If I recall correctly, up until a couple months ago it was just Vipul
doing all the work.  When he brought in someone else, they saw a
potential product for the market place and spent the last month or so
quitting their jobs and setting up a biz.  At the same time, they
completely rewrote razor.  You have to at least commend them for
developing something in 8 weeks for people to start getting their hands
on.  I know I was one that kept nagging them about v2.  I tried every
update they released and I only saw a problem with the version 2.10
release but then again, I'm not running it in production yet anyway
because I know it's work in progress.  


-----Original Message-----
From: rODbegbie [mailto:[EMAIL PROTECTED]] 
Sent: Monday, June 24, 2002 11:41 PM
To: Lars Hansson; [EMAIL PROTECTED]
Subject: Re: [SAtalk] Razor


Lars Hansson wrote:
> Eh, shouting down? Matt Perry's message is anything but constructive. 
> I'd be pretty pissed off too if someone tried to tell me how to do my 
> job and basicly accused me of being incompetent.

*Releasing* a version of razor which fails to actually check spam
(http://www.geocrawler.com/lists/3/SourceForge/2539/25/9004534/), and
which throws a warning on 'make test'
(http://www.geocrawler.com/lists/3/SourceForge/2539/25/9005055/) doesn't
fill me with confidence as to their methodology.  I mean, how long can
you spend QAing a release if it's only two days since your last one?

(Extracted data entries)
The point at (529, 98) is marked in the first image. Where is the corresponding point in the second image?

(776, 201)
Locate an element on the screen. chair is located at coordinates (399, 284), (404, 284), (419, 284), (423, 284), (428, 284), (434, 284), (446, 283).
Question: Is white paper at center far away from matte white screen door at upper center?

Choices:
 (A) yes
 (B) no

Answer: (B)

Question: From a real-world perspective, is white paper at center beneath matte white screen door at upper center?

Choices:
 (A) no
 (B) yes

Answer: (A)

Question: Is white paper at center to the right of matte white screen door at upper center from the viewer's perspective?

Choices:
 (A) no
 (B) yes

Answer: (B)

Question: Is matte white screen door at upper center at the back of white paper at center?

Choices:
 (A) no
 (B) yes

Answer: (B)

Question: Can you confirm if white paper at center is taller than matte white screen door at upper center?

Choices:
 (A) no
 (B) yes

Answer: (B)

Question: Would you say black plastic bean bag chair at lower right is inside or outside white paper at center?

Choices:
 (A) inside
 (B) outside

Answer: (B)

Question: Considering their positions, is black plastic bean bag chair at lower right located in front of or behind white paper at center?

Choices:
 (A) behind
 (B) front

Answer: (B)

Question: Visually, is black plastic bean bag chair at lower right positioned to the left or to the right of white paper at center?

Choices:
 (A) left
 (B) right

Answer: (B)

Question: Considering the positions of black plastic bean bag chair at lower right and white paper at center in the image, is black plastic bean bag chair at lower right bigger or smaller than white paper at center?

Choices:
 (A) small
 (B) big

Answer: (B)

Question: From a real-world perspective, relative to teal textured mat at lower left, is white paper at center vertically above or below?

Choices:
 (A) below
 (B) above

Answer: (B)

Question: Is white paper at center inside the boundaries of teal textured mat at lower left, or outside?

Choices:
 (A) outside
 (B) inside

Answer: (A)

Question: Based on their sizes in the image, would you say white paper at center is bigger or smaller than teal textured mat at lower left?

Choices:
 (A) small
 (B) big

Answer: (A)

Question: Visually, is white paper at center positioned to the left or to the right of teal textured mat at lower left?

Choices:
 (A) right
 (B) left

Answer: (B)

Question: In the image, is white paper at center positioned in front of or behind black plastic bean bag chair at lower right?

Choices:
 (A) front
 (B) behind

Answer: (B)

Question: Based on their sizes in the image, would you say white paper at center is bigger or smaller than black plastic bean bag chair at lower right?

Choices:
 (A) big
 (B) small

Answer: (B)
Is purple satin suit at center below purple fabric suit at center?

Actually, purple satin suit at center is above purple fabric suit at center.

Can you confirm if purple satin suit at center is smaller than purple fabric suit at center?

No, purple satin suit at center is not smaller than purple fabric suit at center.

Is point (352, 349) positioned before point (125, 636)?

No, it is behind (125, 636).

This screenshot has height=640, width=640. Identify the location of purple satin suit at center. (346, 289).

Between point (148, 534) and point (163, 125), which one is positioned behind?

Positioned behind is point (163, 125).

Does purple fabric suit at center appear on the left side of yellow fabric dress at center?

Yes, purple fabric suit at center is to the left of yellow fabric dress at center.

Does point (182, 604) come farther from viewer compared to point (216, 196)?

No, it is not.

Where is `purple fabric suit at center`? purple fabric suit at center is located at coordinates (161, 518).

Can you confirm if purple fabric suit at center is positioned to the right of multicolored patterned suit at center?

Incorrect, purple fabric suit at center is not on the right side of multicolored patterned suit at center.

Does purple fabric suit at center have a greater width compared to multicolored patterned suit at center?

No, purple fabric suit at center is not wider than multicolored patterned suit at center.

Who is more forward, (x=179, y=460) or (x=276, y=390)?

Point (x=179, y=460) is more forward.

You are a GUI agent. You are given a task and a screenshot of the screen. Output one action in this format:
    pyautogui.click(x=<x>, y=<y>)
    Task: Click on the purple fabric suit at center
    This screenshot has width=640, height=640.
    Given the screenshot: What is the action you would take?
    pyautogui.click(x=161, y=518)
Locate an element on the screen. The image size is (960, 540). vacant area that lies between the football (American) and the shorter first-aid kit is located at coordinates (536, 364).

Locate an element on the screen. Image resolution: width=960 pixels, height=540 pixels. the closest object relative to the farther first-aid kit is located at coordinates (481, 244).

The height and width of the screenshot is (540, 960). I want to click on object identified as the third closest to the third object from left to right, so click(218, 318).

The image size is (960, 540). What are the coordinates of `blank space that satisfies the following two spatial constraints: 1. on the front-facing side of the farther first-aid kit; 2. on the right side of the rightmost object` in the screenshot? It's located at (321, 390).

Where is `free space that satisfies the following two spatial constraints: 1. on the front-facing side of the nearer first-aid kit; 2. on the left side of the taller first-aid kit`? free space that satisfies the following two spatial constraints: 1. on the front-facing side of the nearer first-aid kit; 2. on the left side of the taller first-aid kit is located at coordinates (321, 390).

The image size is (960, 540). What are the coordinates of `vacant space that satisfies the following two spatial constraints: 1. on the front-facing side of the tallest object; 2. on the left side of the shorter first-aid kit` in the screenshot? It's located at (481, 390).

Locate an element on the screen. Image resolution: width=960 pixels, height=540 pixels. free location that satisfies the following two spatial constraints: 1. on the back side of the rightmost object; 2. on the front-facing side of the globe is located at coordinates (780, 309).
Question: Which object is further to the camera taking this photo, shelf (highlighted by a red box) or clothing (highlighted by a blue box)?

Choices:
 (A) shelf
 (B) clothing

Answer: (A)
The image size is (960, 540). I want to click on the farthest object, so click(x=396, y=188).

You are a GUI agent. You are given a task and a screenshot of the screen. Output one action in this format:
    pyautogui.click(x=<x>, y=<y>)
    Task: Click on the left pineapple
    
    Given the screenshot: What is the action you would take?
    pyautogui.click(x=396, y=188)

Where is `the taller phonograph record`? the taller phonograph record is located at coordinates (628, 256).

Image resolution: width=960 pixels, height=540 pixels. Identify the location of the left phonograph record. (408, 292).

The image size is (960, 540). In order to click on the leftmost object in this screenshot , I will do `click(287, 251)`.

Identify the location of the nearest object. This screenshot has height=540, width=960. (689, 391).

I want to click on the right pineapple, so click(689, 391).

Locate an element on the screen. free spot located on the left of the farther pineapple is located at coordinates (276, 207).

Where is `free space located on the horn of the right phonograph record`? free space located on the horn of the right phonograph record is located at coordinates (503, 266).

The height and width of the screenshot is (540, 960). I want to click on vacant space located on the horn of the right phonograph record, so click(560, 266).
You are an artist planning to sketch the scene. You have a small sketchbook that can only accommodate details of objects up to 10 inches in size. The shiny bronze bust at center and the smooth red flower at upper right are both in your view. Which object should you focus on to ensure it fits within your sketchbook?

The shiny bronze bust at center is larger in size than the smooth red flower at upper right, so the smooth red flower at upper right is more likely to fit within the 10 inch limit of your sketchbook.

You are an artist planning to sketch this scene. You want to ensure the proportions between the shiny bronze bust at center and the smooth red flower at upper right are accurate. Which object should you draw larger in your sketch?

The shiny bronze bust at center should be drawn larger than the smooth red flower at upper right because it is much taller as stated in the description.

→ Exercise objective:
Please print the part of the email text that starts at "If I recall" and ends at "work in progress.", copying it word for word.

→ Result of the task:
If I recall correctly, up until a couple months ago it was just Vipul
doing all the work.  When he brought in someone else, they saw a
potential product for the market place and spent the last month or so
quitting their jobs and setting up a biz.  At the same time, they
completely rewrote razor.  You have to at least commend them for
developing something in 8 weeks for people to start getting their hands
on.  I know I was one that kept nagging them about v2.  I tried every
update they released and I only saw a problem with the version 2.10
release but then again, I'm not running it in production yet anyway
because I know it's work in progress.